Data records
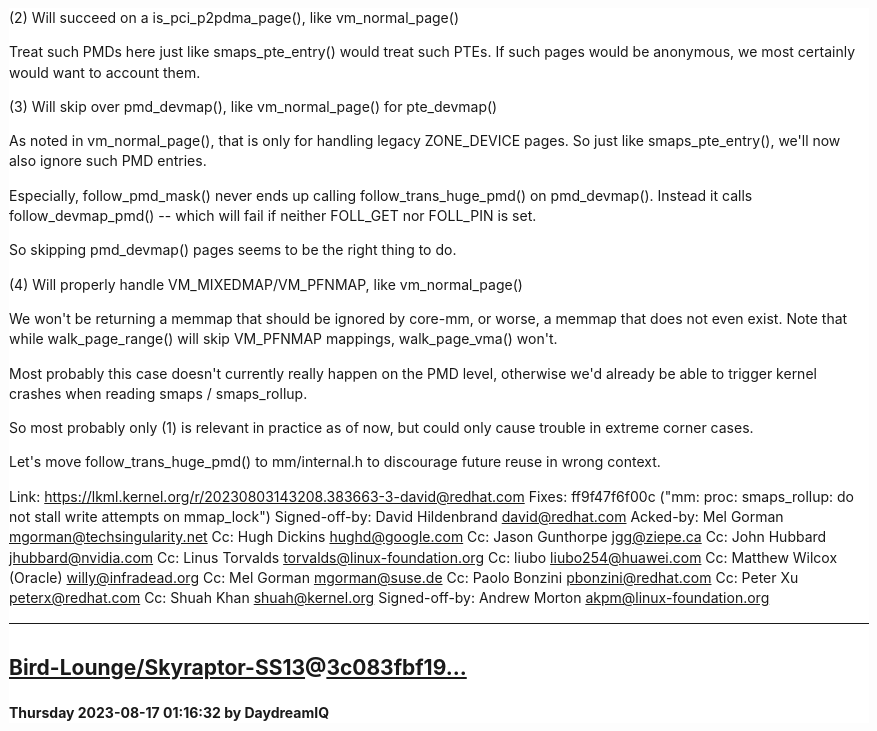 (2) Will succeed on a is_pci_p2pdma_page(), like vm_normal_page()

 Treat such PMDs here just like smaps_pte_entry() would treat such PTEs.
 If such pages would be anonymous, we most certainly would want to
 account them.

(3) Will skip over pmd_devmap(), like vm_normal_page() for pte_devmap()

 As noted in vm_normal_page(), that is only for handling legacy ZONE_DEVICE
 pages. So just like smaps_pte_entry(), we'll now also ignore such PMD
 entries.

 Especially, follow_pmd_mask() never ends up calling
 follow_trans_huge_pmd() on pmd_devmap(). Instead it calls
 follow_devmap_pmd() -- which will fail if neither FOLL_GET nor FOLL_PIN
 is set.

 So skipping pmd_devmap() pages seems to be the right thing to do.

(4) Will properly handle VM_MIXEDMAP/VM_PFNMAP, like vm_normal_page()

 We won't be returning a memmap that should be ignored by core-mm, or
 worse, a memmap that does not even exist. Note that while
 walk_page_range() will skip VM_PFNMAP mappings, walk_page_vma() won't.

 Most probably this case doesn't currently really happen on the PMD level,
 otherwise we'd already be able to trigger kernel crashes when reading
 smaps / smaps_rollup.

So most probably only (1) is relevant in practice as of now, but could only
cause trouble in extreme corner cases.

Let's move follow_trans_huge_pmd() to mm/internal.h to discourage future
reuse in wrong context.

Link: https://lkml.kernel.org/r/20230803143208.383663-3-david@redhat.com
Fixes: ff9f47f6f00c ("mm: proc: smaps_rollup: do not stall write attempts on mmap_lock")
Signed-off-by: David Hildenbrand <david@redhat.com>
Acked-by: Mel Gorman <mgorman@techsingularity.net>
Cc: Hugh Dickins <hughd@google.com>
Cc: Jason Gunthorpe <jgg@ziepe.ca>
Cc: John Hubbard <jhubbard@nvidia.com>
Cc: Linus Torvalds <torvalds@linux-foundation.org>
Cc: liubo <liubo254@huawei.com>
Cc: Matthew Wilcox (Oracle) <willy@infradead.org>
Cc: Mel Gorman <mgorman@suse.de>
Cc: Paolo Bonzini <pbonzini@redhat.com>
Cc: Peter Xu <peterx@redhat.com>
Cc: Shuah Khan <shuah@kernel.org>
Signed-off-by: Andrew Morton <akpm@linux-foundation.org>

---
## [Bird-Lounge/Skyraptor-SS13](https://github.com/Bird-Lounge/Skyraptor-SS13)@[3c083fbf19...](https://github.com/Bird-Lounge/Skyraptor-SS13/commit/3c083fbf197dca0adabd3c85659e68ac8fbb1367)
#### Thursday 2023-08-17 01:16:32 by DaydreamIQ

> TASK STATEMENT: Only the text of the records belongs in the answer, printed exactly and without pictures.

> REPLY TO THE TASK:
 (2) Will succeed on a is_pci_p2pdma_page(), like vm_normal_page()

 Treat such PMDs here just like smaps_pte_entry() would treat such PTEs.
 If such pages would be anonymous, we most certainly would want to
 account them.

(3) Will skip over pmd_devmap(), like vm_normal_page() for pte_devmap()

 As noted in vm_normal_page(), that is only for handling legacy ZONE_DEVICE
 pages. So just like smaps_pte_entry(), we'll now also ignore such PMD
 entries.

 Especially, follow_pmd_mask() never ends up calling
 follow_trans_huge_pmd() on pmd_devmap(). Instead it calls
 follow_devmap_pmd() -- which will fail if neither FOLL_GET nor FOLL_PIN
 is set.

 So skipping pmd_devmap() pages seems to be the right thing to do.

(4) Will properly handle VM_MIXEDMAP/VM_PFNMAP, like vm_normal_page()

 We won't be returning a memmap that should be ignored by core-mm, or
 worse, a memmap that does not even exist. Note that while
 walk_page_range() will skip VM_PFNMAP mappings, walk_page_vma() won't.

 Most probably this case doesn't currently really happen on the PMD level,
 otherwise we'd already be able to trigger kernel crashes when reading
 smaps / smaps_rollup.

So most probably only (1) is relevant in practice as of now, but could only
cause trouble in extreme corner cases.

Let's move follow_trans_huge_pmd() to mm/internal.h to discourage future
reuse in wrong context.

Link: https://lkml.kernel.org/r/20230803143208.383663-3-david@redhat.com
Fixes: ff9f47f6f00c ("mm: proc: smaps_rollup: do not stall write attempts on mmap_lock")
Signed-off-by: David Hildenbrand <david@redhat.com>
Acked-by: Mel Gorman <mgorman@techsingularity.net>
Cc: Hugh Dickins <hughd@google.com>
Cc: Jason Gunthorpe <jgg@ziepe.ca>
Cc: John Hubbard <jhubbard@nvidia.com>
Cc: Linus Torvalds <torvalds@linux-foundation.org>
Cc: liubo <liubo254@huawei.com>
Cc: Matthew Wilcox (Oracle) <willy@infradead.org>
Cc: Mel Gorman <mgorman@suse.de>
Cc: Paolo Bonzini <pbonzini@redhat.com>
Cc: Peter Xu <peterx@redhat.com>
Cc: Shuah Khan <shuah@kernel.org>
Signed-off-by: Andrew Morton <akpm@linux-foundation.org>

---
## [Bird-Lounge/Skyraptor-SS13](https://github.com/Bird-Lounge/Skyraptor-SS13)@[3c083fbf19...](https://github.com/Bird-Lounge/Skyraptor-SS13/commit/3c083fbf197dca0adabd3c85659e68ac8fbb1367)
#### Thursday 2023-08-17 01:16:32 by DaydreamIQ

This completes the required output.